### PAGE EXCERPT:
# Dell S2240L With Dish Tv TruHD+ Recorder Compatibility



## DJ_Dhrub (May 30, 2016)

I have a Dell S2240L monitor, I want to buy Dish Tv TruHD+ Recorder to watch TV on it. But i am worried about the compatibility. I asked the Dish Tv customer care but they are unable to say if it gonna work or not.

Here is the Dish Tv product page which I wanna buy
HD Set Top Box with HD Recorder, Best HD DTH Price - DishT

& this the monitor I already have S2240L 21.5" Monitor with LED Details — ultra-wide viewing angle | Dell

AFAIK My monitor is DHCP compatible & it has one HDMI, VGA & 3.5 mm audio jack.

So can someone tell me if its compatible or not (not just theory but also practically)
Have anyone tested it. Please help. 
If its working then what is the procedure to get all things get to work prefectly?

### PROVIDED RECORDS:
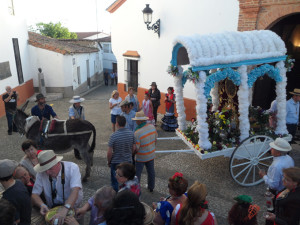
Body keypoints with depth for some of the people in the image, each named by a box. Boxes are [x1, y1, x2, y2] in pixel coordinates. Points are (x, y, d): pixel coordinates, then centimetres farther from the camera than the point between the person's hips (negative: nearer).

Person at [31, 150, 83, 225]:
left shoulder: (72, 168, -18)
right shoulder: (41, 173, -9)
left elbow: (75, 191, -30)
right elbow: (34, 194, -5)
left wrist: (64, 209, -45)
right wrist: (42, 205, -25)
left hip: (72, 208, -3)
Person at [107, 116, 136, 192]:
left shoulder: (113, 136, -22)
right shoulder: (131, 133, -10)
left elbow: (109, 152, -16)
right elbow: (133, 148, 0)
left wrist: (109, 162, 1)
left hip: (116, 162, -3)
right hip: (128, 161, 4)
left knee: (115, 182, 16)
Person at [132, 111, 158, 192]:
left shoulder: (137, 133, -28)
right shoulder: (152, 127, -10)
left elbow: (136, 148, -21)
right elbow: (155, 139, 4)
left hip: (141, 157, -6)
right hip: (151, 154, 6)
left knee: (137, 173, 13)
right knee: (151, 171, 21)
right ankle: (151, 187, 38)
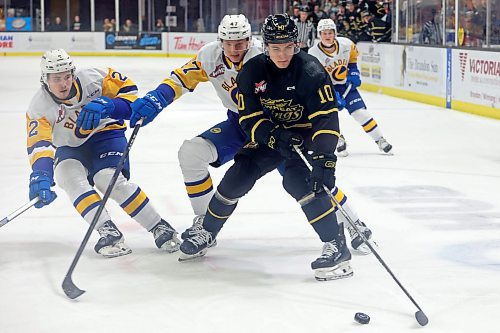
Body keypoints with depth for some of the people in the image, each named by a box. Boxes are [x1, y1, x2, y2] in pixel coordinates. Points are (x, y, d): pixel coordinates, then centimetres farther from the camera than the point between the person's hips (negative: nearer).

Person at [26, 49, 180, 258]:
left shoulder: (92, 78, -22)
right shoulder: (39, 107, -20)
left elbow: (129, 94, -17)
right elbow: (39, 144, -31)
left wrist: (106, 106, -37)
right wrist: (41, 176, -50)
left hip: (105, 134, -2)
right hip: (70, 148, 2)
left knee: (109, 179, -26)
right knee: (69, 176, -28)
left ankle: (159, 227, -16)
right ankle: (108, 232, -31)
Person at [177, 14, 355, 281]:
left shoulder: (310, 71, -25)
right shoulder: (252, 71, -13)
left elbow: (327, 117, -30)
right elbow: (248, 118, -13)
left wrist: (324, 159, -40)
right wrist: (274, 137, -30)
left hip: (306, 134, -4)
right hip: (269, 133, 4)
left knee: (299, 180, -29)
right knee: (238, 176, -3)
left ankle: (336, 246, -26)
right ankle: (208, 232, 21)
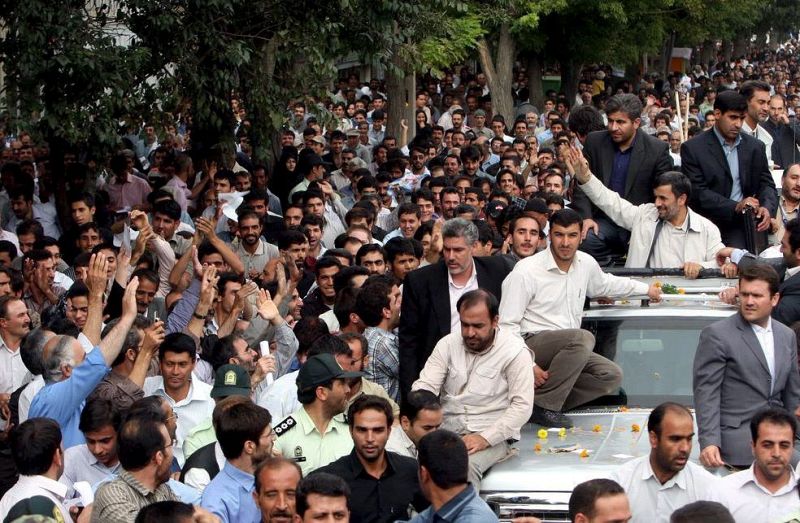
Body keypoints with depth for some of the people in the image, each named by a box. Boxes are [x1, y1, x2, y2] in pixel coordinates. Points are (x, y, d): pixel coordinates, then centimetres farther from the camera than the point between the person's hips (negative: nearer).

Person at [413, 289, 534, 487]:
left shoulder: (515, 351, -4)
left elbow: (522, 406, -10)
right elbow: (424, 386, 3)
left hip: (492, 435, -3)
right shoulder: (448, 344, 9)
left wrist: (485, 438, -20)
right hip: (446, 429, 3)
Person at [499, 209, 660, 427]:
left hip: (568, 349, 8)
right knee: (582, 338, -33)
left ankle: (546, 406, -13)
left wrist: (646, 289, 39)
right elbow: (507, 325, -13)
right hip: (532, 343, -8)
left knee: (612, 375, -11)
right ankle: (543, 404, -24)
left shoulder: (586, 263, 8)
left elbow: (605, 284, 34)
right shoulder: (526, 272, -13)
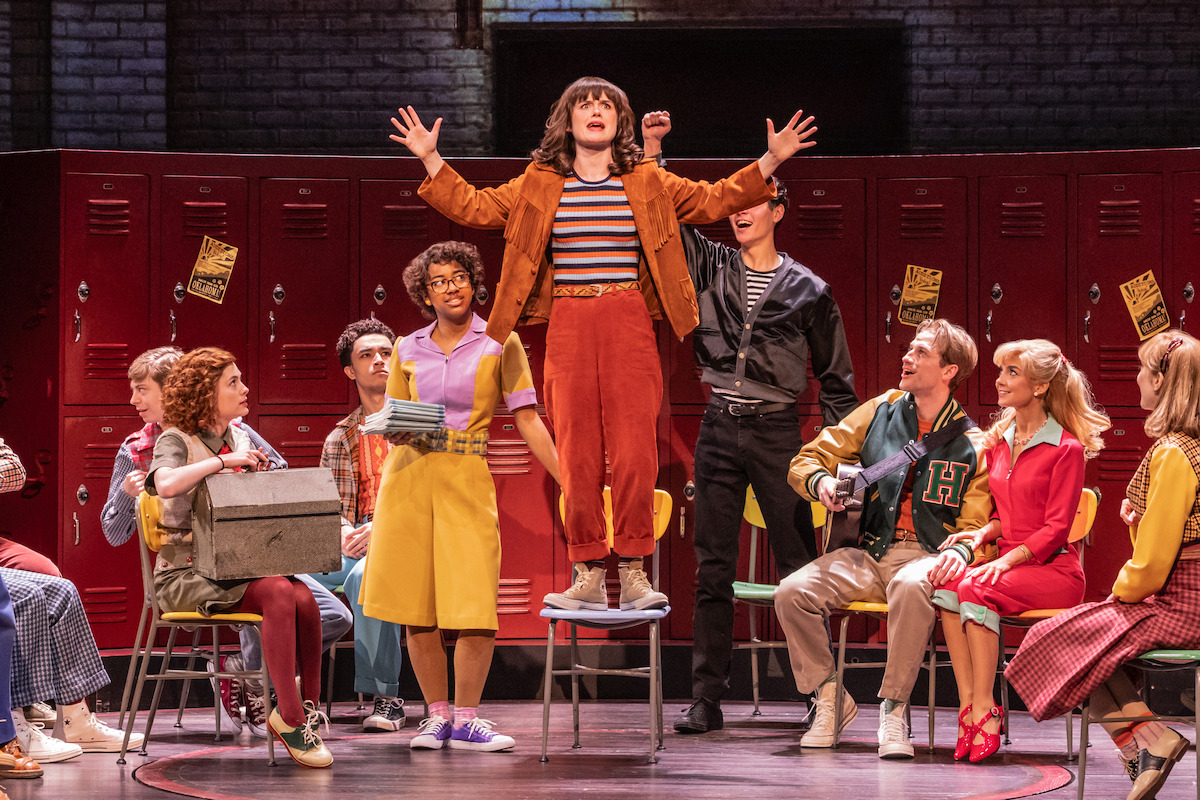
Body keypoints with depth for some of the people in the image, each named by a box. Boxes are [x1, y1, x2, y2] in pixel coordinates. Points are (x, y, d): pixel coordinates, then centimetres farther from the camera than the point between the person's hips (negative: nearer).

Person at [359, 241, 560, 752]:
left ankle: (467, 720, 0)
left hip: (468, 478, -2)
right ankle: (437, 715, 12)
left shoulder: (499, 343, 5)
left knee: (474, 603, -11)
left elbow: (527, 420, 2)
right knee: (417, 601, 1)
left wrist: (568, 480, -6)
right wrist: (399, 430, -8)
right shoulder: (408, 350, 12)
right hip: (409, 475, 2)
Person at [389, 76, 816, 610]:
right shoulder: (539, 185, 13)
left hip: (628, 326, -1)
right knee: (576, 452, -1)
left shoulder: (649, 183, 13)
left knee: (634, 451, -8)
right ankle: (588, 576, 4)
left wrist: (770, 161, 6)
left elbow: (714, 202, 15)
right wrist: (431, 160, 7)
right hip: (568, 327, 1)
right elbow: (471, 207, 15)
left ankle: (633, 574, -3)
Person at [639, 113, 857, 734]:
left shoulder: (808, 290, 2)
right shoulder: (710, 267, 8)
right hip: (718, 428, 3)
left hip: (777, 432, -3)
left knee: (798, 566, -2)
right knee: (712, 570, 3)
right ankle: (706, 700, 5)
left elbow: (836, 379, 7)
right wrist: (650, 152, -9)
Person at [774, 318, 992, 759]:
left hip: (926, 556, -4)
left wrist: (959, 552, -22)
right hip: (869, 553, 4)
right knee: (792, 592, -22)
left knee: (911, 587, -41)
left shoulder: (972, 445, 4)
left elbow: (975, 525, 1)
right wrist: (820, 481, -7)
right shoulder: (880, 412, 12)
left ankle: (893, 710, -29)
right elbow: (807, 460, 17)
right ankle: (830, 699, -3)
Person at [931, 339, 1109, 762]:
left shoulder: (1066, 449, -7)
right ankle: (968, 704, -29)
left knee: (978, 589, -32)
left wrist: (1008, 560, -21)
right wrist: (985, 532, 0)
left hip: (1054, 569, -6)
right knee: (946, 585, -24)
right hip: (1010, 563, 6)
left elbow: (1055, 528, -11)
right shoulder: (999, 442, 15)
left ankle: (984, 709, -29)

### TASKS:
1: In the records, swap "Person" for "Subject" and write out the lines again, changing nothing else. Begin at the line that has "left shoulder: (649, 183, 13)" and stop after the last line of the records.
2: Carry on the forum thread about connecting the Dish TV recorder to the Dell monitor from the point where it stops.

### TASK ANSWERS:
1:
left shoulder: (649, 183, 13)
left knee: (634, 451, -8)
right ankle: (588, 576, 4)
left wrist: (770, 161, 6)
left elbow: (714, 202, 15)
right wrist: (431, 160, 7)
right hip: (568, 327, 1)
right elbow: (471, 207, 15)
left ankle: (633, 574, -3)
Subject at [639, 113, 857, 734]:
left shoulder: (808, 290, 2)
right shoulder: (710, 267, 8)
right hip: (718, 428, 3)
left hip: (777, 432, -3)
left knee: (798, 566, -2)
right knee: (712, 570, 3)
right ankle: (706, 700, 5)
left elbow: (836, 379, 7)
right wrist: (650, 152, -9)
Subject at [774, 318, 992, 759]:
left hip: (926, 556, -4)
left wrist: (959, 552, -22)
right hip: (869, 553, 4)
right knee: (792, 592, -22)
left knee: (911, 587, -41)
left shoulder: (972, 445, 4)
left elbow: (975, 525, 1)
right wrist: (820, 481, -7)
right shoulder: (880, 412, 12)
left ankle: (893, 710, -29)
right elbow: (807, 460, 17)
right ankle: (830, 699, -3)
Subject at [931, 339, 1109, 762]:
left shoulder: (1066, 449, -7)
right ankle: (968, 704, -29)
left knee: (978, 589, -32)
left wrist: (1008, 560, -21)
right wrist: (985, 532, 0)
left hip: (1054, 569, -6)
right knee: (946, 585, -24)
right hip: (1010, 563, 6)
left elbow: (1055, 528, -11)
right shoulder: (999, 442, 15)
left ankle: (984, 709, -29)

2:
----------



## kool (Jul 17, 2016)

i have S2240L and have tested my tata sky HD with HDMI and its working.

Sent from my YU5010 using Tapatalk


----------



## sandynator (Aug 4, 2016)

I have seen Tatasky, Airtel working with dell S2240L. So it will work with dish tv too.


----------



## Nerevarine (Aug 4, 2016)

any HDMI monitor with DHCP support should support all available HDMI input.. actuslly you dont even need DHCP except for some copy protected content like running a PS3.. DishTV/TataSky etc do not have DHCP encryption (I think).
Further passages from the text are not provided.